Mais les experts locaux, connaissant bien ces espaces historiques denses, voient-ils la santé du même œil? Je suis entré en contact – de vive voix et par email – avec Manuel Sánchez Martínez, un professeur d’architecture de l’Université de Guanajuato habitant Guanajuato depuis 35 ans. Dr Sánchez est en grande partie d’accord avec l’idée que les environnements piétons peuvent avoir des effets positifs sur la santé, et en particulier sur la préparation physique. Il met cependant en garde contre une densification sans une prise en compte de la sécurité. « Pour les personnes âgées ou handicapées vivant dans des villes piétonnes, c’est un problème. Il faut être prudent quand on foule le pavé de Guanajuato, un accident est vite arrivé ».

Cheville carrée dans un trou carré (et à peine plus grand): un autobus empiète sur le trottoir dans cette ruelle très fréquentée.

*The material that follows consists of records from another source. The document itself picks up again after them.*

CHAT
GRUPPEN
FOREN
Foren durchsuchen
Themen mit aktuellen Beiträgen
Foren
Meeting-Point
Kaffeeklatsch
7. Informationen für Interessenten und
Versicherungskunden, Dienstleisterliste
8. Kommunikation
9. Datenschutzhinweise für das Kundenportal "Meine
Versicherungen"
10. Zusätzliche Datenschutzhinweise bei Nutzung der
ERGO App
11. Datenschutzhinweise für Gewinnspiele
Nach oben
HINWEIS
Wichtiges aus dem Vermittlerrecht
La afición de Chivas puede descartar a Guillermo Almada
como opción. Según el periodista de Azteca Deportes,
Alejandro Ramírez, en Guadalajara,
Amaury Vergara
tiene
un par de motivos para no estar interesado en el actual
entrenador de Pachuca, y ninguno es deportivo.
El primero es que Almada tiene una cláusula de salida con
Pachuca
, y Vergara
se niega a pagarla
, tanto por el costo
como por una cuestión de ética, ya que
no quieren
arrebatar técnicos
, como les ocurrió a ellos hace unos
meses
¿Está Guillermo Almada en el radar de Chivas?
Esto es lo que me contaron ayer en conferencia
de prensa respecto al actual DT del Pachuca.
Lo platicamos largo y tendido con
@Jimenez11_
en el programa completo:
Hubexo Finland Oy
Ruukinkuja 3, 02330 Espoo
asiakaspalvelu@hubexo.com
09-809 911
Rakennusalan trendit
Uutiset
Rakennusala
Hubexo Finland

Bien que marcher à Guanajuato soit, pour moi, un pur bonheur, je dois admettre que le professeur a raison. Certaines des rues étroites vont à l’encontre de toute logique (ou de toute règle géométrique) puisque, malgré le trafic, on y trouve à peine un trottoir. Et si l’on y trouve des abuelas faisant preuve d’une condition physique impressionnante, montant des escaliers raides et inégaux les bras chargés de courses, ce type d’accessibilité piétonnière pourrait certainement bénéficier d’améliorations en matière de sécurité. Dr Sánchez s’inquiète du moment où, devenu âgé, il devra monter la colline pour rejoindre sa maison. Quand je lui ai demandé ce qui pourrait améliorer la ville, il a répondu : « À mon avis, ce serait bien s’il y avait des arbres dans les rues, des garde-fous à certains endroits et des espaces pour se reposer ». Cela me rappelle que certains urbanistes réclament des « sit-able cities [villes où on peut s’asseoir]». Ils pourraient bien avoir raison – surtout dans des villes, comme Guanajuato, dont les habitants ne sont pas toujours jeunes ni en grande forme physique.

 L’une des rares rampes d’accès pour fauteuil roulant de la ville.

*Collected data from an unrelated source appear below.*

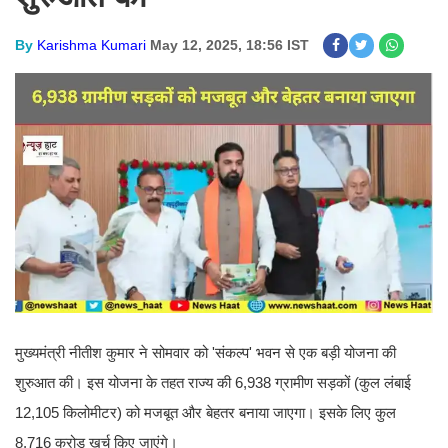
By
Karishma Kumari
May 12, 2025, 18:56 IST
मुख्यमंत्री नीतीश कुमार ने सोमवार को 'संकल्प' भवन से एक बड़ी योजना की
शुरुआत की। इस योजना के तहत राज्य की 6,938 ग्रामीण सड़कों (कुल लंबाई
12,105 किलोमीटर) को मजबूत और बेहतर बनाया जाएगा। इसके लिए कुल
8,716 करोड़ खर्च किए जाएंगे।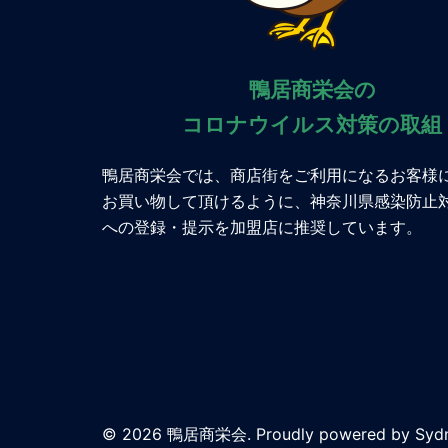
鴨居商栄会の
コロナウイルス対策の取組
鴨居商栄会では、商店街をご利用になるお客様
お買い物して頂けるように、神奈川県感染防止
への登録・提示を加盟店に推奨しています。
© 2026 鴨居商栄会. Proudly powered by
Syd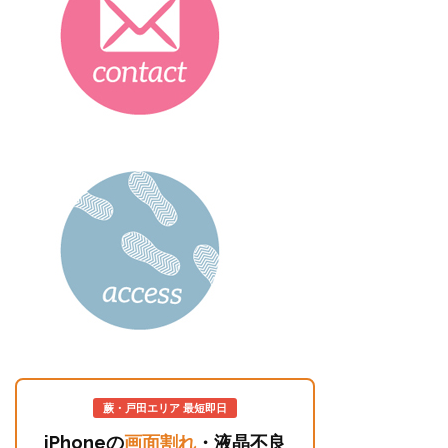
蕨・戸田エリア 最短即日
iPhoneの
画面割れ
・液晶不良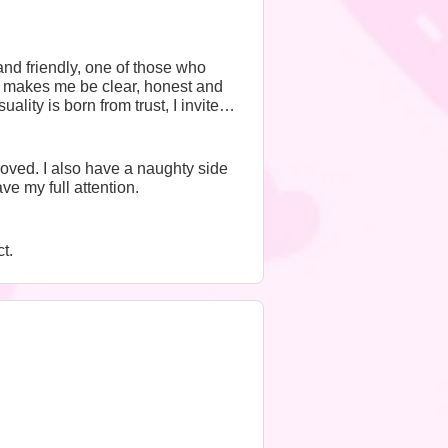
nd friendly, one of those who
It makes me be clear, honest and
lity is born from trust, I invite
oved. I also have a naughty side
e my full attention.
t.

Il faut souligner que ce modèle de développement n’est pas entièrement représentatif du Mexique, tout comme Boston (dont les rues sinueuses offrent ici une comparaison intéressante) n’est pas représentatif de l’ensemble des États-Unis. Le fait que l’obésité soit aujourd’hui plus répandue au Mexique qu’aux États-Unis suggère que les villes coloniales piétonnes représentent davantage des exceptions au sein d’une multitude de facteurs environnementaux, économiques et sociaux responsables de cette maladie chronique. Les villes comme Guanajuato doivent être reconnues, chéries et améliorées afin de contribuer à la santé et la sécurité de tous les résidents.

Tandis que nous continuons à promouvoir des villes saines, rappelons-nous que ce n’est qu’aux États-Unis (et dans d’autres pays dépendant principalement de l’automobile) que l’accessibilité piétonnière est véritablement une innovation. Nous devrions prendre exemple sur les villes qui, à l’instar de Guanajuato, font bien les choses depuis des siècles.


Dale Terasaki, originaire de Seattle, poursuit des études en médecine et santé publique à l’Université de Washington.